Symbol and page pool leak memory when used in a multi-threaded context

Open sadderchris opened this issue 4 years ago • 1 comments

ion-c used to allocate a global symbol table that's used to pool/cache global symbols. This was later put into thread-local storage (TLS), presumably because of thread safety concerns, and this was a cheap/minimally invasive mitigation until further work could be done to make things properly thread safe. Since the symbol pool now lives in TLS, each thread gets its own (global) symbol pool. When the symbol pool is initialized, allocations for the (growable) array backing the symbol pool are handed out from the heap (i.e. not from TLS itself - which wouldn't really make sense anyways since TLS is limited in size). Since the symbol pool is treated as a global resource, there isn't any code to free this backing heap storage - it's assumed to have the same lifetime as the program, which is a fine assumption if it truly were a global resource, but isn't correct given that it is now thread local.

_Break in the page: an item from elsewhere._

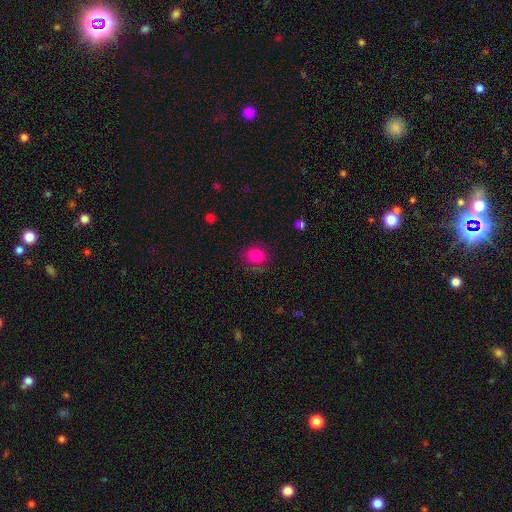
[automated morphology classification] Smooth or featured: smooth — 84% (star or artifact — 11%)
How rounded: round — 60% (in between — 39%)
Merging: none — 78% (minor disturbance — 15%)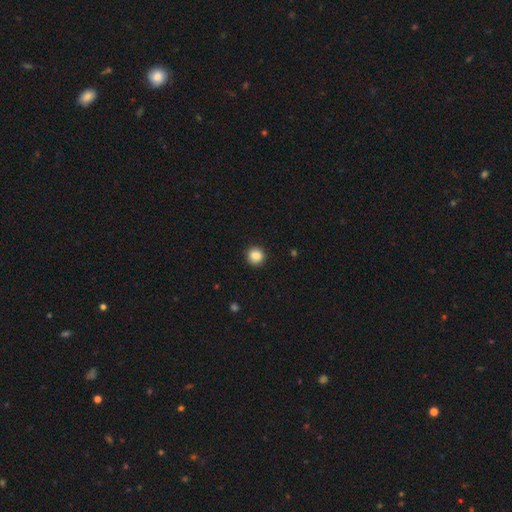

When a thread terminates, it's TLS gets free'd, but nothing is cleaning up the heap-allocated parts of the global symbol pool (because there isn't anything that frees the heap-allocated parts of the symbol pool - it was originally implemented as a global resource). So whenever a thread dies or is reinitialized, we effectively leak its copy of the global symbol pool.

Something similar seems to be happening for the page pool, as I have observed leaks that go away when the page pool is disabled (i.e. the default page limit is set to 0) and it looks like a pointer to the page pool is also stored in TLS. Overall, about ~1.1 MB are being leaked per thread. With lots of threads or a thread pool that recycles threads and re-initializes TLS though, this adds up pretty quickly.

Dec 07 '21 23:12 sadderchris

Something we should consider strongly here is eliminating the page pool entirely--and I do mean delete the code and make sure it cannot be used. The rationale is this--we keep putting mitigations into this code that was never designed to be thread-safe, the use of TLS here was mostly to work around the fact that we couldn't get at all of the places where the page pool allocates even with limit of zero.

In my opinion, instead of retrofitting this code which has been proven to be very prone to bugs, we should consider a re-write in which the pool is explicit in the API (optional and default to NULL meaning no pooling). By explicit, I mean that the pool is explicitly managed by the application and we are explicit about the thread-safety or non-safety of that pool. If the pool is explicit, this is good for the application because it can choose to or not use a concurrent safe version if we so desire. It also means that we don't run afoul of any interesting threading concerns that the host application has.

Dec 15 '21 17:12 almann